Personal information
- Born: October 8, 1991 (age 34) Dublin, Ohio, U.S.

Career information
- Position: Linebacker
- College: John Carroll (2010–2013)

Career history
- John Carroll (2014) Inside linebackers coach; John Carroll (2015–2016) Co-special teams coordinator & inside linebackers coach; Chattanooga (2017) Linebackers coach; Chattanooga (2018) Defensive coordinator & linebackers coach; Akron (2019) Defensive coordinator & linebackers coach; Akron (2020–2021) Defensive coordinator & safeties coach; Las Vegas Raiders (2022–2023) Defensive quality control coach; Las Vegas Raiders (2024) Assistant defensive backs coach; Arizona Cardinals (2025–present) Outside linebackers coach;

= Matt Feeney =

American football player and coach (born 1991)

Matt Feeney (born October 8, 1991) is an American professional football coach who is the outside linebackers coach for the Arizona Cardinals of the National Football League (NFL) He previously served as the assistant defensive backs coach for the Las Vegas Raiders in 2024.
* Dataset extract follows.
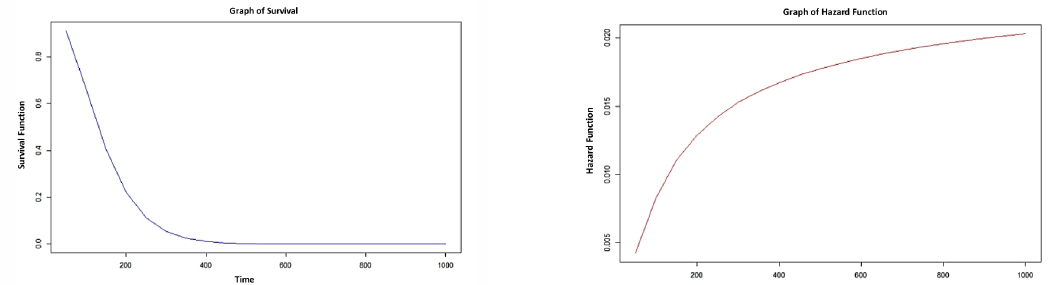
Fig. 4 . Graph of Survival function and Hazard function by MLE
Feeney played college football at John Carroll as a linebacker from 2010 to 2013. He previously served as an assistant coach for the Raiders, the University of Akron, University of Tennessee at Chattanooga and John Carroll University.

==Playing career==
Feeney played linebacker for John Carroll from 2010 through 2013, while completing his degree in marketing, with a minor in entrepreneurship. He was a four-year letterwinner, and as a senior, he was awarded the Ohio Athletic Conference's Gene Slaughter Most Outstanding Linebacker Award. He was also an All-Conference honoree, and well as a two time Conference Defensive Player of the week.

==Coaching career==

===John Carroll===
Following his playing career and graduation, Feeney immediately joined the coaching staff at John Carroll as the inside linebackers coach in 2014. The following season, Feeney added co-special teams coordinator responsibilities. This was all done as a graduate assistant while he was taking classes for a master's degree.

===Chattanooga===
When John Carroll head coach Tom Arth was named the new head coach at Chattanooga, he brought Feeney with him. In 2017, Feeney was in charge of coaching the linebackers, and in 2018, he was promoted to defensive coordinator. He was only 26 years old.

===Akron===
In January 2019, it was announced that Feeney would be following Arth to Akron to again serve as the defensive coordinator and linebackers coach.

===Western Illinois===
After Arth was fired and the staff at Akron was released, Feeney joined new Western Illinois Leathernecks coach, Myers Hendrickson's staff as the defensive coordinator.

===Las Vegas Raiders===
In 2022, Feeney was hired by the Las Vegas Raiders as a defensive quality control coach under head coach Josh McDaniels. In 2024, Feeney was retained by the Raiders and was promoted to assistant defensive backs coach under head coach Antonio Pierce.

===Arizona Cardinals===
On February 12, 2025, Feeney was hired by the Arizona Cardinals as their outside linebackers coach under head coach Jonathan Gannon.